[TASK REQUIREMENTS]:
Search the records for "more". Copy every line where it appears.

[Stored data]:
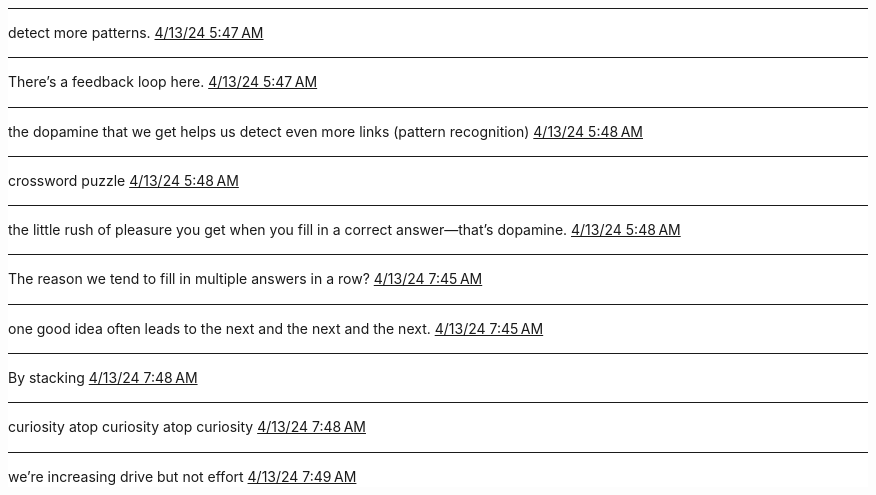 --------------------

detect more patterns.
[4/13/24 5:47 AM](calibre://view-book/_hex_-43616c696272655f4c696272617279/41/EPUB?open_at=epubcfi%28/18/2/4/2%5Bch2%5D/28/1%3A152%29)

--------------------

There’s a feedback loop here.
[4/13/24 5:47 AM](calibre://view-book/_hex_-43616c696272655f4c696272617279/41/EPUB?open_at=epubcfi%28/18/2/4/2%5Bch2%5D/28/1%3A174%29)

--------------------

 the dopamine that we get helps us detect even more links (pattern recognition)
[4/13/24 5:48 AM](calibre://view-book/_hex_-43616c696272655f4c696272617279/41/EPUB?open_at=epubcfi%28/18/2/4/2%5Bch2%5D/28/1%3A282%29)

--------------------

 crossword puzzle
[4/13/24 5:48 AM](calibre://view-book/_hex_-43616c696272655f4c696272617279/41/EPUB?open_at=epubcfi%28/18/2/4/2%5Bch2%5D/28/1%3A384%29)

--------------------

the little rush of pleasure you get when you fill in a correct answer—that’s dopamine. 
[4/13/24 5:48 AM](calibre://view-book/_hex_-43616c696272655f4c696272617279/41/EPUB?open_at=epubcfi%28/18/2/4/2%5Bch2%5D/28/1%3A420%29)

--------------------

The reason we tend to fill in multiple answers in a row? 
[4/13/24 7:45 AM](calibre://view-book/_hex_-43616c696272655f4c696272617279/41/EPUB?open_at=epubcfi%28/18/2/4/2%5Bch2%5D/28/1%3A507%29)

--------------------

one good idea often leads to the next and the next and the next.
[4/13/24 7:45 AM](calibre://view-book/_hex_-43616c696272655f4c696272617279/41/EPUB?open_at=epubcfi%28/18/2/4/2%5Bch2%5D/28/1%3A707%29)

--------------------

By stacking
[4/13/24 7:48 AM](calibre://view-book/_hex_-43616c696272655f4c696272617279/41/EPUB?open_at=epubcfi%28/18/2/4/2%5Bch2%5D/34/1%3A0%29)

--------------------

curiosity atop curiosity atop curiosity
[4/13/24 7:48 AM](calibre://view-book/_hex_-43616c696272655f4c696272617279/41/EPUB?open_at=epubcfi%28/18/2/4/2%5Bch2%5D/34/1%3A43%29)

--------------------

we’re increasing drive but not effort
[4/13/24 7:49 AM](calibre://view-book/_hex_-43616c696272655f4c696272617279/41/EPUB?open_at=epubcfi%28/18/2/4/2%5Bch2%5D/34/1%3A84%29)
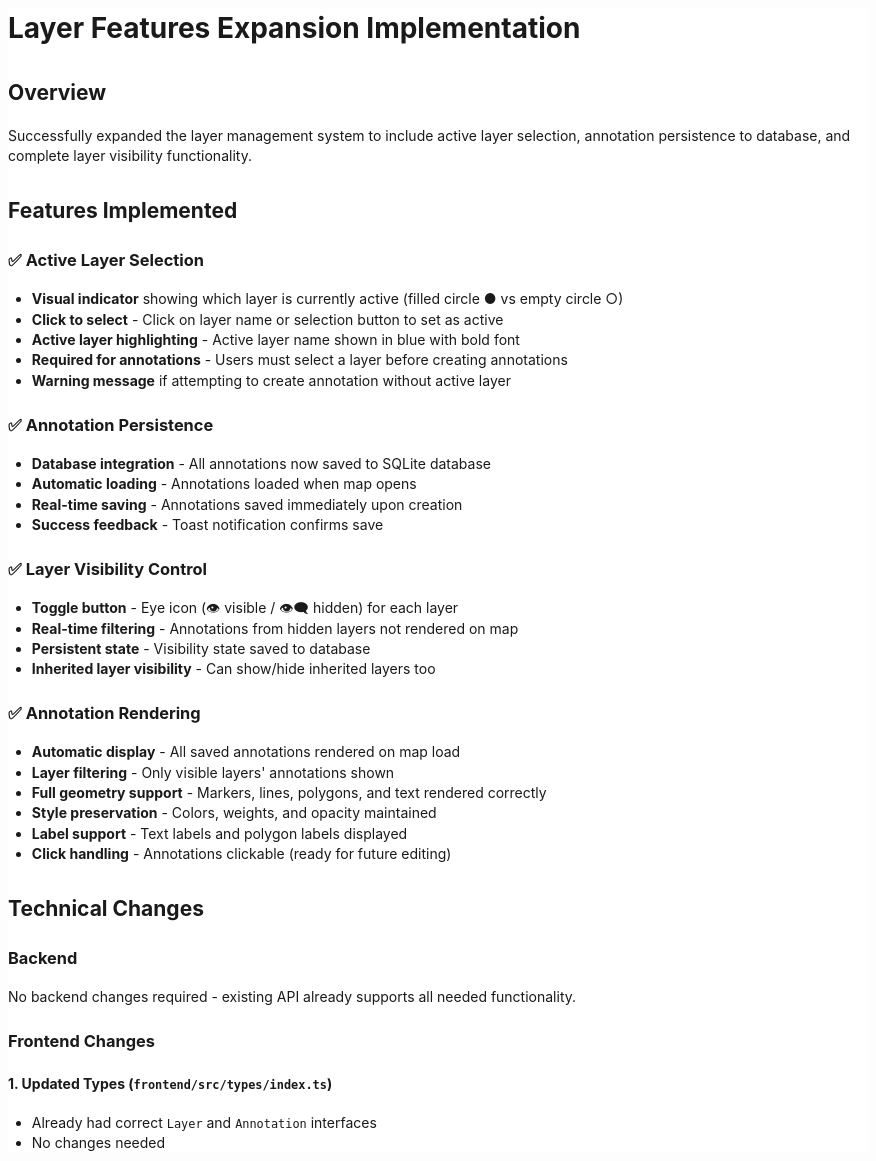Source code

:# Layer Features Expansion Implementation

## Overview

Successfully expanded the layer management system to include active layer selection, annotation persistence to database, and complete layer visibility functionality.

## Features Implemented

### ✅ Active Layer Selection
- **Visual indicator** showing which layer is currently active (filled circle ● vs empty circle ○)
- **Click to select** - Click on layer name or selection button to set as active
- **Active layer highlighting** - Active layer name shown in blue with bold font
- **Required for annotations** - Users must select a layer before creating annotations
- **Warning message** if attempting to create annotation without active layer

### ✅ Annotation Persistence
- **Database integration** - All annotations now saved to SQLite database
- **Automatic loading** - Annotations loaded when map opens
- **Real-time saving** - Annotations saved immediately upon creation
- **Success feedback** - Toast notification confirms save

### ✅ Layer Visibility Control
- **Toggle button** - Eye icon (👁 visible / 👁‍🗨 hidden) for each layer
- **Real-time filtering** - Annotations from hidden layers not rendered on map
- **Persistent state** - Visibility state saved to database
- **Inherited layer visibility** - Can show/hide inherited layers too

### ✅ Annotation Rendering
- **Automatic display** - All saved annotations rendered on map load
- **Layer filtering** - Only visible layers' annotations shown
- **Full geometry support** - Markers, lines, polygons, and text rendered correctly
- **Style preservation** - Colors, weights, and opacity maintained
- **Label support** - Text labels and polygon labels displayed
- **Click handling** - Annotations clickable (ready for future editing)

## Technical Changes

### Backend

No backend changes required - existing API already supports all needed functionality.

### Frontend Changes

#### 1. Updated Types (`frontend/src/types/index.ts`)
- Already had correct `Layer` and `Annotation` interfaces
- No changes needed
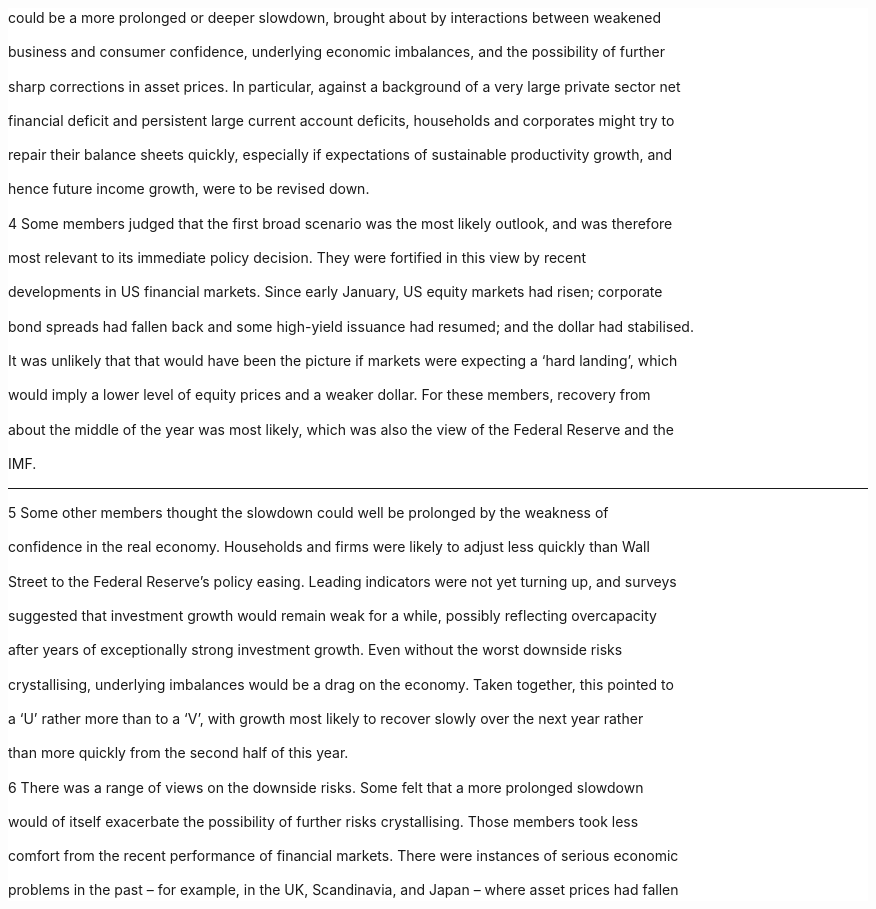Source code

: could be a more prolonged or deeper slowdown, brought about by interactions between weakened

business and consumer confidence, underlying economic imbalances, and the possibility of further

sharp corrections in asset prices. In particular, against a background of a very large private sector net

financial deficit and persistent large current account deficits, households and corporates might try to

repair their balance sheets quickly, especially if expectations of sustainable productivity growth, and

hence future income growth, were to be revised down.

4 Some members judged that the first broad scenario was the most likely outlook, and was therefore

most relevant to its immediate policy decision. They were fortified in this view by recent

developments in US financial markets. Since early January, US equity markets had risen; corporate

bond spreads had fallen back and some high-yield issuance had resumed; and the dollar had stabilised.

It was unlikely that that would have been the picture if markets were expecting a ‘hard landing’, which

would imply a lower level of equity prices and a weaker dollar. For these members, recovery from

about the middle of the year was most likely, which was also the view of the Federal Reserve and the

IMF.


-----

5 Some other members thought the slowdown could well be prolonged by the weakness of

confidence in the real economy. Households and firms were likely to adjust less quickly than Wall

Street to the Federal Reserve’s policy easing. Leading indicators were not yet turning up, and surveys

suggested that investment growth would remain weak for a while, possibly reflecting overcapacity

after years of exceptionally strong investment growth. Even without the worst downside risks

crystallising, underlying imbalances would be a drag on the economy. Taken together, this pointed to

a ‘U’ rather more than to a ‘V’, with growth most likely to recover slowly over the next year rather

than more quickly from the second half of this year.

6 There was a range of views on the downside risks. Some felt that a more prolonged slowdown

would of itself exacerbate the possibility of further risks crystallising. Those members took less

comfort from the recent performance of financial markets. There were instances of serious economic

problems in the past – for example, in the UK, Scandinavia, and Japan – where asset prices had fallen
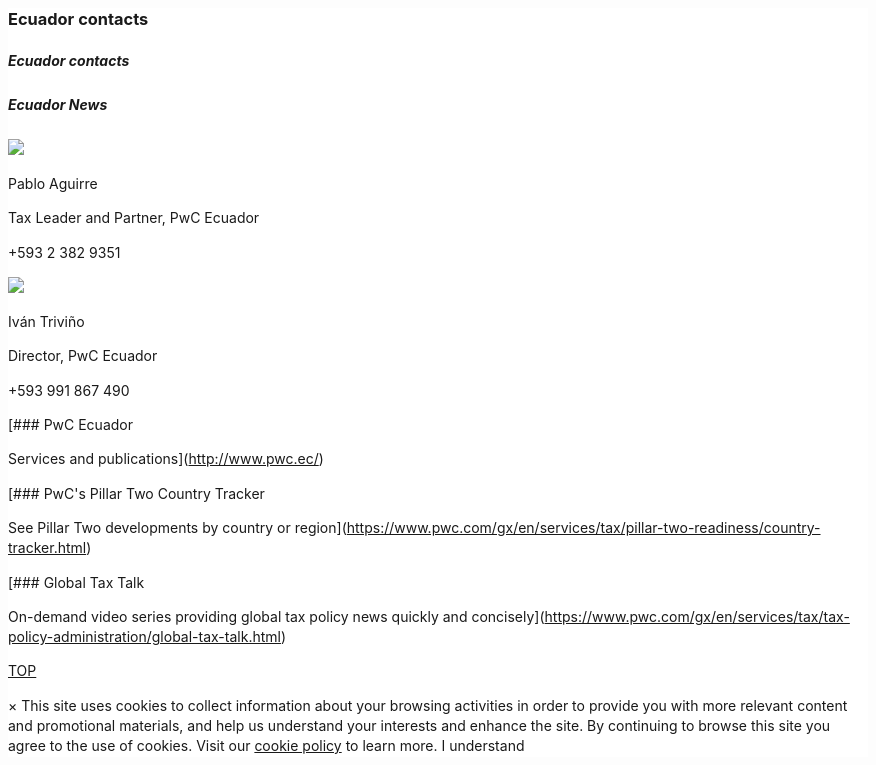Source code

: 
### Ecuador contacts

##### Ecuador contacts



##### Ecuador News



![](-/media/world-wide-tax-summaries/attachments/ecuador---pablo-aguirre.ashx%3Frev=ead215c3e2d646c49bed465f3930bddd&revision=ead215c3-e2d6-46c4-9bed-465f3930bddd&hash=5D33F351E9CA8E1E0F7406D400836B5B0D5F0305)

Pablo Aguirre

Tax Leader and Partner, PwC Ecuador

+593 2 382 9351



![](-/media/world-wide-tax-summaries/ecuadorivan-dario-trivinofoto-itjpg20230901111730970.ashx%3Frev=da145a999c4642aa88727f983f185e8b&revision=da145a99-9c46-42aa-8872-7f983f185e8b&hash=FD728EDC72BB21E24A10CA23E36E88C399DFCB11)

Iván Triviño

Director, PwC Ecuador

+593 991 867 490







[### PwC Ecuador

Services and publications](http://www.pwc.ec/)

[### PwC's Pillar Two Country Tracker

See Pillar Two developments by country or region](https://www.pwc.com/gx/en/services/tax/pillar-two-readiness/country-tracker.html)

[### Global Tax Talk

On-demand video series providing global tax policy news quickly and concisely](https://www.pwc.com/gx/en/services/tax/tax-policy-administration/global-tax-talk.html)






 
[TOP](ecuador%3FtopicTypeId=d81ae229-7a96-42b6-8259-b912bb9d0322.html# "Return to top of the page")




×
 This site uses cookies to collect information about your browsing activities in order to provide you with more relevant content and promotional materials, and help us understand your interests and enhance the site. By continuing to browse this site you agree to the use of cookies. Visit our [cookie policy](https://www.pwc.com/gx/en/legal-notices/cookie-policy.html) to learn more.
I understand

[RESPONSE TO THIS EXERCISE]:
detect more patterns.
 the dopamine that we get helps us detect even more links (pattern recognition)
: could be a more prolonged or deeper slowdown, brought about by interactions between weakened
a ‘U’ rather more than to a ‘V’, with growth most likely to recover slowly over the next year rather
than more quickly from the second half of this year.
6 There was a range of views on the downside risks. Some felt that a more prolonged slowdown
 This site uses cookies to collect information about your browsing activities in order to provide you with more relevant content and promotional materials, and help us understand your interests and enhance the site. By continuing to browse this site you agree to the use of cookies. Visit our [cookie policy](https://www.pwc.com/gx/en/legal-notices/cookie-policy.html) to learn more.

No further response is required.